What Cambridge startup scene?
Looking at the broader picture and the environment for starting and building businesses in Cambridge and the UK, Twiss identifies a number of issues.
“This might sound like a strange comment given Cambridge is one of the largest technology hubs and has some illustrious success stories but I still think Cambridge lacks a startup scene. Compared to the Valley, San Francisco (in itself), Los Angeles, New York and even Shoreditch there isn’t the same buzz of lots of young startups in Cambridge.
“We also still have issues over funding – particularly a lack of early stage funding – allied to a lack of VCs who are actually entrepreneurs.

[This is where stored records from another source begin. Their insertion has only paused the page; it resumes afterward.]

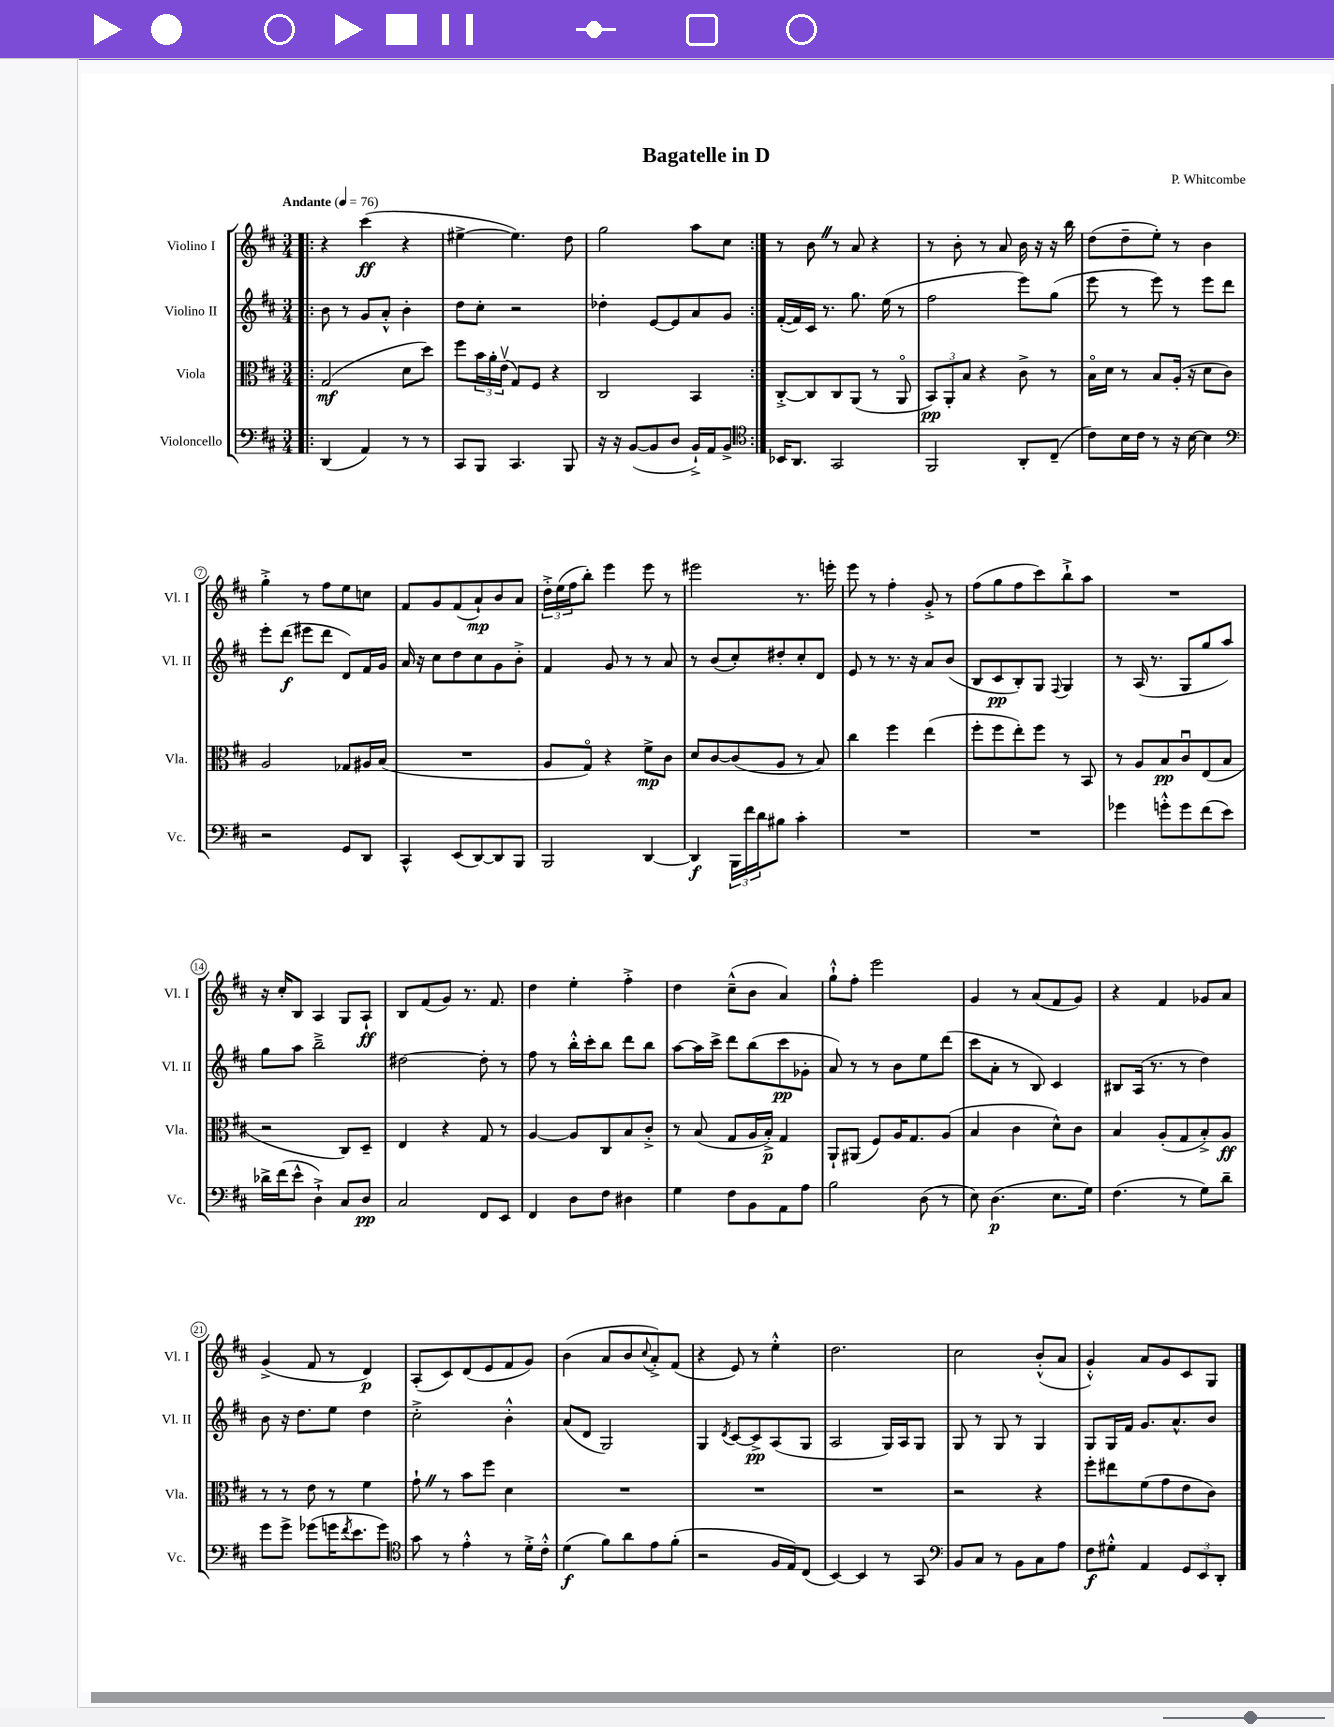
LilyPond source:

\header { title = "Bagatelle in D" composer = "P. Whitcombe" }
<<
\new StaffGroup <<
\new Staff = "s0" \with { instrumentName = "Violino I" shortInstrumentName = "Vl. I" } {
    \clef treble \key d \major \numericTimeSignature \time 3/4 \tempo "Andante" 4 = 76
    \repeat volta 2 { \bar ".|:" r4 cis'''4\ff( r4 |
    eis''4~-> eis''4.) d''8 |
    g''2 a''8 cis''8 | }
    r8 b'8 \once \override BreathingSign.text = \markup { \musicglyph "scripts.caesura.straight" } \breathe r8 a'8 r4 |
    r8 b'8-. r8 a'8 b'16 r16 r16 b''16 |
    d''8( d''8-- e''8-.) r8 b'4 |
    g''4-.-> r8 fis''8 e''8 c''8 |
    fis'8 g'8 fis'8( a'8-!\mp) b'8 a'8 |
    \tuplet 3/2 { d''16-.-> e''16( fis''16 } b''8-.) e'''4 e'''8 r8 |
    eis'''2 r8. e'''16-. |
    e'''8 r8 fis''4-. g'8-.-> r8 |
    fis''8( g''8 fis''8 cis'''8) b''8-!-> a''8 |
    R2. |
    r16 cis''16-. b8 a4 g8 a8-!\ff |
    b8 fis'8( g'8) r8. fis'8. |
    d''4 e''4-. fis''4-.-> |
    d''4 cis''8---^( b'8 a'4) |
    g''8-!-^ fis''8-. e'''2 |
    g'4 r8 a'8( fis'8 g'8) |
    r4 fis'4 ges'8 a'8 |
    g'4->( fis'8 r8 d'4\p) |
    a8-.( cis'8) d'8( e'8 fis'8 g'8) |
    b'4( a'8 b'8 \appoggiatura { cis''8 } a'8-.->) fis'8( |
    r4 e'8) r8 e''4-.-^ |
    d''2. |
    cis''2 b'8-.-^( a'8 |
    g'4-.-^) a'8 g'8 cis'8 g8 \bar "|." |
}
\new Staff = "s1" \with { instrumentName = "Violino II" shortInstrumentName = "Vl. II" } {
    \clef treble \key d \major \numericTimeSignature \time 3/4
    \repeat volta 2 { \bar ".|:" b'8 r8 g'8 a'8-.-^ b'4-. |
    d''8 cis''8-. r2 |
    des''4-. e'8~ e'8 a'8 g'8 | }
    fis'16~-.( fis'16) cis'16 r8. g''8. e''16( r8 |
    fis''2 e'''8) g''8( |
    e'''8 r8 e'''8) r8 e'''8 d'''8 |
    e'''8-. d'''8\f( eis'''8 d'''8 d'8) fis'16 g'16 |
    a'16 r16 cis''8 d''8 cis''8 g'8 b'8-.-> |
    fis'4 g'8 r8 r8 a'8 |
    r8 b'8( cis''8-.) dis''8-. cis''8-. d'8 |
    e'8 r8 r8. r16 a'8 b'8( |
    b8 cis'8\pp b8-.) g8 \appoggiatura { fis8 } g4 |
    r8 a16( r8. g8 g''8 a''8) |
    g''8 a''8 b''2---> |
    dis''2~ dis''8-. r8 |
    fis''8 r8 b''16-.-^ cis'''16-. b''8 d'''8 b''8 |
    a''8~ a''16 cis'''16-> d'''8 b''8( cis'''8\pp ges'8-. |
    a'8) r8 r8 b'8 e''8 d'''8( |
    cis'''8 a'8-. r8 b8) cis'4 |
    bis8 a16( r8. r8 d''4) |
    b'8 r16 d''8. e''8 d''4 |
    cis''2-.-> b'4-.-^ |
    a'8( d'8 g2) |
    g4 \acciaccatura { d'8 } cis'8~ cis'8->\pp a8( g8 |
    a2 g16) a16 g8 |
    g8 r8 g8 r8 g4 |
    g8 g16 fis'16 g'8. a'8.-^ b'8 \bar "|." |
}
\new Staff = "s2" \with { instrumentName = "Viola" shortInstrumentName = "Vla." } {
    \clef alto \key d \major \numericTimeSignature \time 3/4
    \repeat volta 2 { \bar ".|:" g2\mf( d'8 d''8) |
    fis''8 \tuplet 3/2 { b'16 a'16-. e'16\upbow( } g8) fis8 r4 |
    cis2 b,4 | }
    cis8~-.-> cis8 cis8 a,8( r8 a,8\flageolet |
    \tuplet 3/2 { b,8\pp) a,8-. b8 } r4 cis'8-> r8 |
    b16\flageolet d'16 r8 b8 a16-.( r16 d'8 cis'8) |
    a2 ges8 ais16 b16( |
    R2. |
    a8 g8\flageolet) r4 fis'8->\mp cis'8 |
    d'8 cis'8~ cis'8( a8 r8 b8) |
    cis''4 fis''4 e''4( |
    fis''8-. fis''8 e''8-.) fis''8 r8 b,8 |
    r8 a8 b8\pp cis'8\downbow e8( b8 |
    r2 cis8) d8-- |
    e4 r4 g8 r8 |
    a4~ a8 cis8 b8 cis'8-.-> |
    r8 b8( g8 a16 b16-.->\p) g4 |
    a,8-! ais,8( fis8) a16 g8. a8( |
    b4 cis'4 d'8-^) cis'8 |
    b4 a8-.( g8 b8-.->) a8\ff |
    r8 r8 e'8 r8 fis'4 |
    g'8-! \once \override BreathingSign.text = \markup { \musicglyph "scripts.caesura.straight" } \breathe r8 b'8 fis''8 d'4 |
    R2. |
    R2. |
    R2. |
    r2 r4 |
    fis''8-. eis''8 fis'8( g'8 e'8 cis'8) \bar "|." |
}
\new Staff = "s3" \with { instrumentName = "Violoncello" shortInstrumentName = "Vc." } {
    \clef bass \key d \major \numericTimeSignature \time 3/4
    \repeat volta 2 { \bar ".|:" d,4( a,4) r8 r8 |
    cis,8 b,,8 cis,4. b,,8 |
    r16 r16 b,8~( b,8 d8 b,16-!->) a,16 b,8-> | }
    \clef tenor bes,16 a,8. g,2 |
    fis,2 a,8-. cis8--( |
    cis'8) b16 cis'16 r8 r16 b16~ b4 |
    \clef bass r2 g,8 d,8 |
    cis,4-^ e,8( d,8~) d,8 b,,8 |
    b,,2 d,4~ |
    d,4\f \tuplet 3/2 { b,,16 fis'16 d'16 } bis8 cis'4-. |
    R2. |
    R2. |
    ges'4 g'8-.-^ g'8 fis'8( e'8) |
    des'16-> fis'16( e'8-^ d4-!->) cis8 d8\pp |
    cis2 fis,8 e,8 |
    fis,4 d8 fis8 dis4 |
    g4 fis8 b,8 a,8 a8 |
    b2 d8( r8 |
    e8) d4.\p( e8. g16) |
    fis4.( r8 g8) d'8-- |
    g'8 g'8-> ges'8( g'16 \acciaccatura { fis'8 } e'8. g'8) |
    \clef tenor g'8 r8 e'4-.-^ r8 d'16-.-> cis'16-.-^ |
    d'4\f( fis'8) a'8 e'8 fis'8-.( |
    r2 fis16 e16) cis8( |
    b,4~) b,4 r8 g,8 |
    \clef bass b,8 cis8 r8 b,8 cis8 a8 |
    fis8\f gis8-.-^ a,4 \tuplet 3/2 { g,8 e,8 d,8-. } \bar "|." |
}
>>
>>
\layout { \context { \Score \override BarNumber.stencil = #(make-stencil-circler 0.1 0.3 ly:text-interface::print) } }
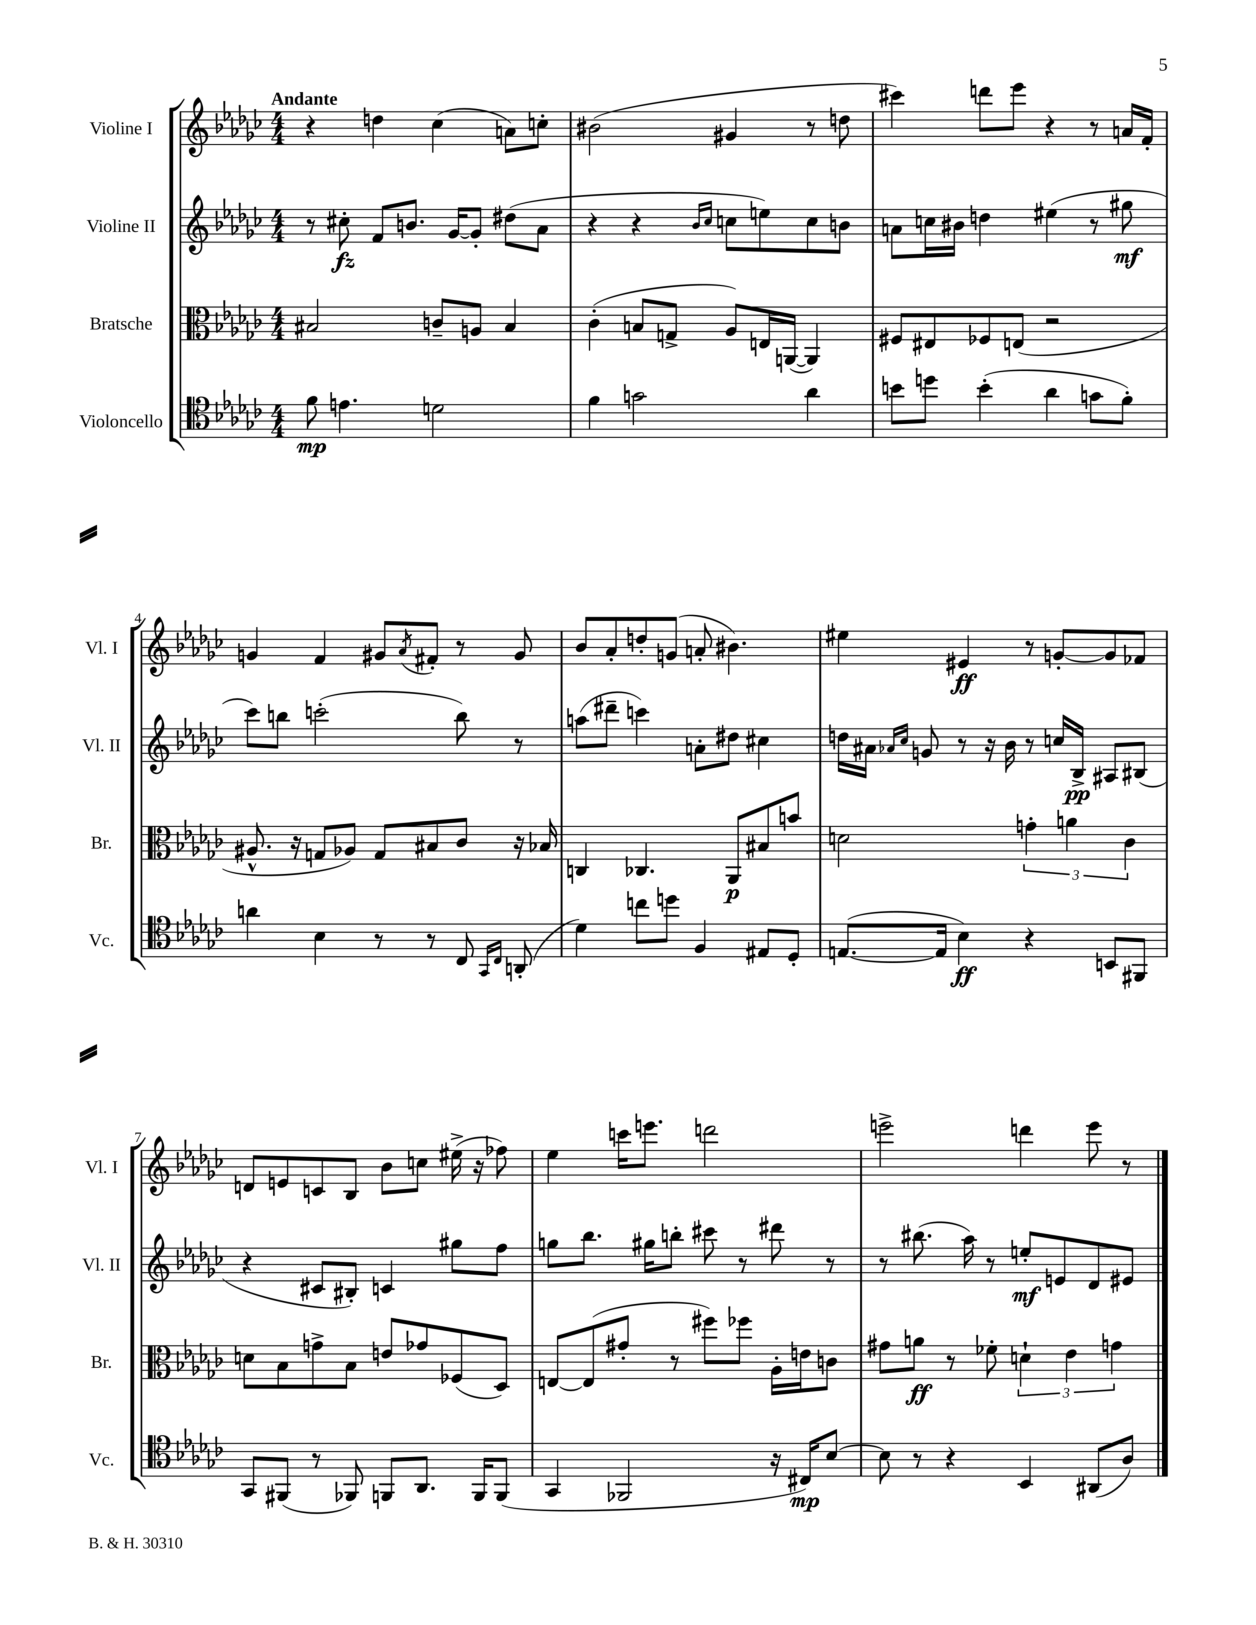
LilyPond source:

<<
\new StaffGroup <<
\new Staff = "s0" \with { instrumentName = "Violine I" shortInstrumentName = "Vl. I" } {
    \clef treble \key ges \major \numericTimeSignature \time 4/4 \tempo "Andante"
    r4 d''4 ces''4( a'8) c''8-. |
    bis'2( gis'4 r8 d''8 |
    cis'''4) d'''8 ees'''8 r4 r8 a'16 f'16-. |
    g'4 f'4 gis'8 \acciaccatura { aes'8 } fis'8-. r8 gis'8 |
    bes'8 aes'8-. d''8-. g'8( a'8-. bis'4.) |
    eis''4 eis'4\ff r8 g'8~-. g'8 fes'8 |
    d'8 e'8 c'8 bes8 bes'8 c''8 eis''16->( r16 fes''8) |
    ees''4 c'''16 e'''8. d'''2 |
    e'''2-> d'''4 e'''8 r8 \bar "|." |
}
\new Staff = "s1" \with { instrumentName = "Violine II" shortInstrumentName = "Vl. II" } {
    \clef treble \key ges \major \numericTimeSignature \time 4/4
    r8 cis''8-.\fz f'8 b'8. ges'16~ ges'8-. dis''8( aes'8 |
    r4 r4 \grace { bes'16 ces''16 } c''8 e''8) c''8 b'8 |
    a'8 c''16 bis'16 d''4 eis''4( r8 gis''8\mf |
    ces'''8) b''8 c'''2-.( b''8) r8 |
    a''8( dis'''8-- c'''4) a'8-. dis''8 cis''4 |
    d''16 ais'16 \grace { aes'16 ces''16 } g'8 r8 r16 bes'16 r8 c''16 bes16->\pp ais8 bis8( |
    r4 cis'8 bis8-.) c'4 gis''8 f''8 |
    g''8 bes''8. gis''16 b''8-. cis'''8 r8 dis'''8 r8 |
    r8 bis''8.( aes''16) r8 e''8-.\mf e'8 des'8 eis'8 \bar "|." |
}
\new Staff = "s2" \with { instrumentName = "Bratsche" shortInstrumentName = "Br." } {
    \clef alto \key ges \major \numericTimeSignature \time 4/4
    bis2 c'8-- a8 bis4 |
    ces'4-.( b8 g8-> aes8) e16 a,16~( a,4) |
    fis8 eis8 fes8 e8( r2 |
    ais8.-^ r16 g8 aes8) g8 bis8 ces'8 r16 bes16 |
    c4 ces4. aes,8\p bis8 b'8 |
    d'2 \tuplet 3/2 { g'4-. a'4 ces'4 } |
    d'8 bes8 g'8-> bes8 e'8 ges'8 fes8( des8) |
    e8~ e8( gis'8-. r8 fis''8) fes''8 aes16-. e'16 c'8 |
    gis'8 a'8\ff r8 fes'8-. \tuplet 3/2 { d'4-! ees'4 g'4 } \bar "|." |
}
\new Staff = "s3" \with { instrumentName = "Violoncello" shortInstrumentName = "Vc." } {
    \clef tenor \key ges \major \numericTimeSignature \time 4/4
    f'8\mp e'4. d'2 |
    f'4 g'2 aes'4 |
    b'8 d''8 b'4-.( aes'4 g'8 f'8-.) |
    a'4 bes4 r8 r8 ces8 \grace { ges,16 ces16 } a,8-.( |
    des'4) c''8 d''8 f4 eis8 des8-. |
    e8.~( e16 bes4\ff) r4 b,8 fis,8 |
    ges,8 fis,8( r8 fes,8) f,8 aes,8. f,16 f,8( |
    ges,4 fes,2 r16 cis16\mp) bes8~ |
    bes8 r8 r4 bes,4 ais,8( aes8) \bar "|." |
}
>>
>>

“Investment bankers, accountants and MBAs typically don’t make good VCs. There is a lack in Cambridge of VC funds and angels. There are angels, but they operate in a handful of groups, and it’s on a different scale to Silicon Valley where $1 million is considered a small angel round. Arguably there is also a lack of really good quality startups to fund as well.
“I don’t see these as government issues. I think that as a cluster we need to do more to encourage and promote more startup companies and try to create the same kind of buzz that Shoreditch has with an active startup culture.”
Twiss believes it is a popular misconception that Cambridge companies ‘sell out too early’ or are limited in ambition. “I think the problem is we don’t have enough startups,” he insists.
“Even in the Valley only perhaps one in a thousand startups ever gets to the billion dollar mark. The reason there are so many billion dollar companies there is largely because there are just so many startups.
“We now have several billion dollar companies in Cambridge and more big names than at any time in the history of the cluster. The real value of having the likes of HP, Microsoft, Brocade, Amazon, Apple, Qualcomm, Oracle, Broadcom, Alcatel-Lucent etc in Cambridge is that they are now far more likely to buy other Cambridge companies – which provides better exit opportunities.”
The incentive is there if more young guns in Cambridge want to go for it, Twiss believes.